Vanilla planifolia Andr.

The vanilla plant is a climbing orchid that grows up trees and posts. It takes a vanilla plant four years to bear its first fruits. The unripe fruits are picked just before they split open, exposed to several cycles of hot steam and then dried. This process helps them develop their characteristic colour and flavour, which comes from the vanillin they contain. Vanilla beans are dark brown, flat, flexible and about 20 centimetres long. The best vanilla beans are packaged in sealed glass tubes to preserve their exquisite aroma.

Countries of origin

Madagascar, Réunion (Bourbon vanilla), Seychelles, Tahiti, Sri Lanka, Java, Comoro Islands, Hawaii, Guatemala, Mexico, Martinique
Vanilla is native to Mexico. The Aztecs spiced their chocolate drinks with it and even used vanilla beans to pay taxes. The Spanish monopolised the Mexican vanilla trade for over 300 years. Not until 1864 did the French succeed in growing vanilla on European soil. Today, the major regions of cultivation are Central America and Tahiti. Small quantities are also grown in other tropical areas.

Flavour and aroma

Vanilla has a pleasantly intense aroma and a strong, sweet and spicy flavour. Milk and cream dishes, fruits, backed goods, mixed drinks and much more Vanilla enhances the aroma of all sweet dishes. It fully develops its exquisite aroma in puddings, dessert sauces, and fruit, rice and yoghurt dishes.

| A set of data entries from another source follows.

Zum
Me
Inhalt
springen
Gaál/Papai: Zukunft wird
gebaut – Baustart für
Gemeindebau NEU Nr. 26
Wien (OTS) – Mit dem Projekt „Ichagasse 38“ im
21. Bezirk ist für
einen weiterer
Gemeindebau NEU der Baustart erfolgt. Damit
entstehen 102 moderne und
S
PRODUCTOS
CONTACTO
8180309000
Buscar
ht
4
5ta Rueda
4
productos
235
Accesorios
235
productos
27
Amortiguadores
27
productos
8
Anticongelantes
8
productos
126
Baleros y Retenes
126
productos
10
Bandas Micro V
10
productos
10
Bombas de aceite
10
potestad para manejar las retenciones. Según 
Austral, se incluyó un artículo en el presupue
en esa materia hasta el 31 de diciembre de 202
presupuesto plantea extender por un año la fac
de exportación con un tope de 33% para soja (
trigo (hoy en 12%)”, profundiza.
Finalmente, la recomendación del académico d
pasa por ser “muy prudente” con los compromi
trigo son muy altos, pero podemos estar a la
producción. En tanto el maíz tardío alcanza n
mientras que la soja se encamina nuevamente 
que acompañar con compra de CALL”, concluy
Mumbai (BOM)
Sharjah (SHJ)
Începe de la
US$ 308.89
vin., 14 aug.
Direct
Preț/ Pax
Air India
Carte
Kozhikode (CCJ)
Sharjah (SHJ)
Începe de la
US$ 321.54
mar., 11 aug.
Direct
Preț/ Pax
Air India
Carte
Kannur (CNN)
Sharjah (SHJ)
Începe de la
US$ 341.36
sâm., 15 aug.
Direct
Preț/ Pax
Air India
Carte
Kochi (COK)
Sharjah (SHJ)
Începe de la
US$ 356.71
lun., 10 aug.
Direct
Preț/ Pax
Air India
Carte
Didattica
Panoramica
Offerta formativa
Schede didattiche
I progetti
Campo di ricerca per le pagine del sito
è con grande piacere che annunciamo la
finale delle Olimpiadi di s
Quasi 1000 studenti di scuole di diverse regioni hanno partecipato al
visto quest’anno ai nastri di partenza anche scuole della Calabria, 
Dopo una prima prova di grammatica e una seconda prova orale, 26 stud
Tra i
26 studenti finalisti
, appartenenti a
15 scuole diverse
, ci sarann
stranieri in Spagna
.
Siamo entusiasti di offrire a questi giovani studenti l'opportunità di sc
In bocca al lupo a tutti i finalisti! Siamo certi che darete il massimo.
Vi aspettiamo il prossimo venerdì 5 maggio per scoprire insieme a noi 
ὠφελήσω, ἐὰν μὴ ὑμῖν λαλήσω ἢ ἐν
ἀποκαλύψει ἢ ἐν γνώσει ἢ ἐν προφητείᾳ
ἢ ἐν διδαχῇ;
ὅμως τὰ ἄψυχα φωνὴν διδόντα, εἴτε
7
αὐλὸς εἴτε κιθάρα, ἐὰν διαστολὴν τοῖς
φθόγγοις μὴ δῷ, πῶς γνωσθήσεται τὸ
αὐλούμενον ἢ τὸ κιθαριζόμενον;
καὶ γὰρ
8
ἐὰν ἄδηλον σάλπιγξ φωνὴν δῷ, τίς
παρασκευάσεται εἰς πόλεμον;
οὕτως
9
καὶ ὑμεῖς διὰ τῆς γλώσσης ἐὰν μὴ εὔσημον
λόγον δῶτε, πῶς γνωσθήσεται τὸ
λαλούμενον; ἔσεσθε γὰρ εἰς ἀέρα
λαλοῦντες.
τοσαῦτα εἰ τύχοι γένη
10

Compotes, marmalades, pie fillings, liqueurs and, of course, hot-chocolate and other chocolate drinks acquire a fuller, more balanced aroma when seasoned with vanilla. Used in small quantities, the dark bean is also suitable for flavouring savoury poultry and veal dishes, or for aromatising rice. Incidentally, vanillin is not a substitute for real vanilla, because vanillin is only one aroma component among several. A majority of the worldwide harvest goes to the cosmetics industry for use in perfume.